_Input data_.
========
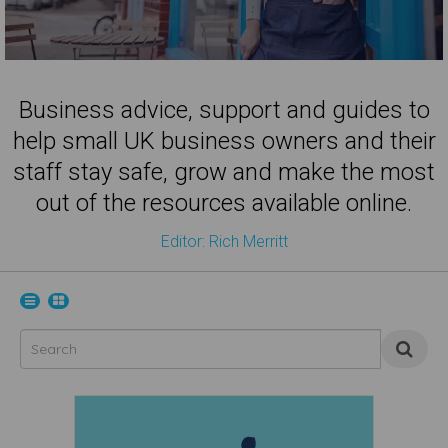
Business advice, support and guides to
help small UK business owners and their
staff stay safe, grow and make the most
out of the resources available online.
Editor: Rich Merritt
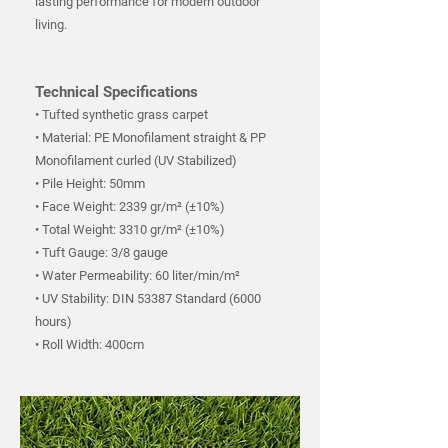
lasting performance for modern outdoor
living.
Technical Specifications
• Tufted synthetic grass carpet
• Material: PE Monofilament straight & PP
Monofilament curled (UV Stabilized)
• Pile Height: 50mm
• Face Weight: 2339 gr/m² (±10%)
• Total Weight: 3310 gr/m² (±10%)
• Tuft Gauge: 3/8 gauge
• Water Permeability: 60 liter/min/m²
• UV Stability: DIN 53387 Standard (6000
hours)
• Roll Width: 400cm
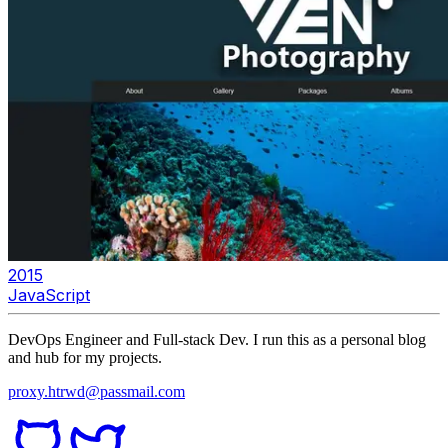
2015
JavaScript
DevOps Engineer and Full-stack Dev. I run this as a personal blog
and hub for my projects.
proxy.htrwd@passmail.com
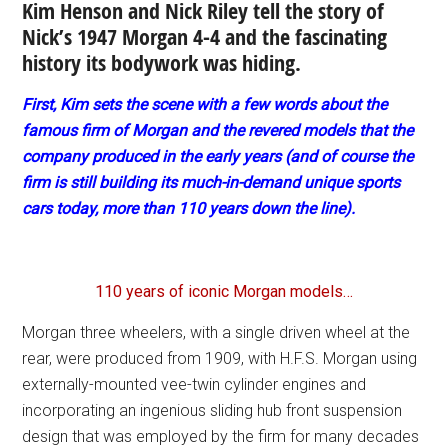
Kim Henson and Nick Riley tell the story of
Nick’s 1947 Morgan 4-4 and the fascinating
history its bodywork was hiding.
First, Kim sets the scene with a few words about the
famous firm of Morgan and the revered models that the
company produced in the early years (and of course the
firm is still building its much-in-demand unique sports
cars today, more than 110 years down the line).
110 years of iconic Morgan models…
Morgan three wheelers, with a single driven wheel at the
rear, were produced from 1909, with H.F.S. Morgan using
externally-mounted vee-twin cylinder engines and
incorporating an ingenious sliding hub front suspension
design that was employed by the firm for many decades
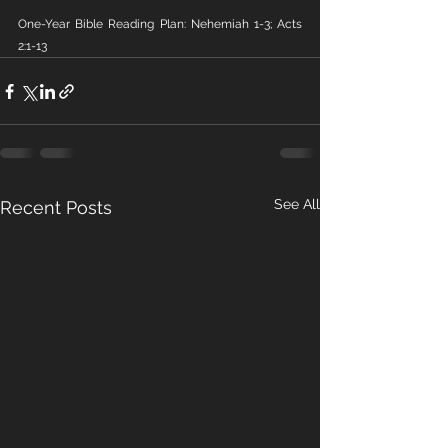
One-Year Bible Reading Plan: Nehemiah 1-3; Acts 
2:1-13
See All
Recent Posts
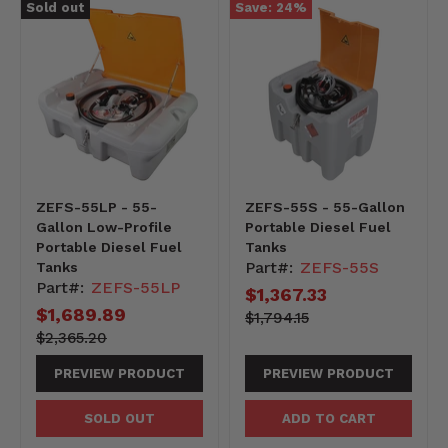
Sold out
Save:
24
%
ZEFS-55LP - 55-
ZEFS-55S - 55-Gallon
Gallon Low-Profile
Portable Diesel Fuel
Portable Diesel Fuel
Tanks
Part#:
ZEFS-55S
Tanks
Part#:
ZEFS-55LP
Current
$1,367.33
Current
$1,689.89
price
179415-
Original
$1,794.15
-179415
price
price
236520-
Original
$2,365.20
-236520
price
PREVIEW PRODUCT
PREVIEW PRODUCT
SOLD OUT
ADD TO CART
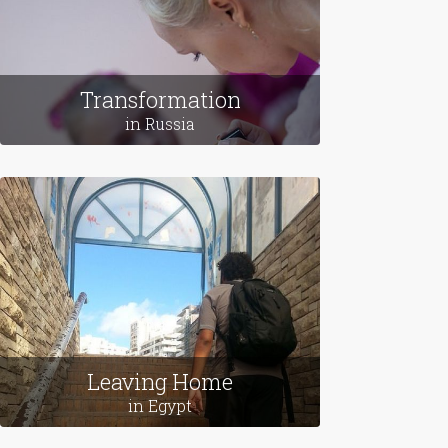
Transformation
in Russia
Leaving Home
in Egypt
========
_Description of the task_. Every record above must reappear exactly in the answer, minus its pictures.

_Answer section_.
Business advice, support and guides to
help small UK business owners and their
staff stay safe, grow and make the most
out of the resources available online.
Editor: Rich Merritt
lasting performance for modern outdoor
living.
Technical Specifications
• Tufted synthetic grass carpet
• Material: PE Monofilament straight & PP
Monofilament curled (UV Stabilized)
• Pile Height: 50mm
• Face Weight: 2339 gr/m² (±10%)
• Total Weight: 3310 gr/m² (±10%)
• Tuft Gauge: 3/8 gauge
• Water Permeability: 60 liter/min/m²
• UV Stability: DIN 53387 Standard (6000
hours)
• Roll Width: 400cm
2015
JavaScript
DevOps Engineer and Full-stack Dev. I run this as a personal blog
and hub for my projects.
proxy.htrwd@passmail.com
Kim Henson and Nick Riley tell the story of
Nick’s 1947 Morgan 4-4 and the fascinating
history its bodywork was hiding.
First, Kim sets the scene with a few words about the
famous firm of Morgan and the revered models that the
company produced in the early years (and of course the
firm is still building its much-in-demand unique sports
cars today, more than 110 years down the line).
110 years of iconic Morgan models…
Morgan three wheelers, with a single driven wheel at the
rear, were produced from 1909, with H.F.S. Morgan using
externally-mounted vee-twin cylinder engines and
incorporating an ingenious sliding hub front suspension
design that was employed by the firm for many decades
One-Year Bible Reading Plan: Nehemiah 1-3; Acts 
2:1-13
See All
Recent Posts
Sold out
Save:
24
%
ZEFS-55LP - 55-
ZEFS-55S - 55-Gallon
Gallon Low-Profile
Portable Diesel Fuel
Portable Diesel Fuel
Tanks
Part#:
ZEFS-55S
Tanks
Part#:
ZEFS-55LP
Current
$1,367.33
Current
$1,689.89
price
179415-
Original
$1,794.15
-179415
price
price
236520-
Original
$2,365.20
-236520
price
PREVIEW PRODUCT
PREVIEW PRODUCT
SOLD OUT
ADD TO CART
Transformation
in Russia
Leaving Home
in Egypt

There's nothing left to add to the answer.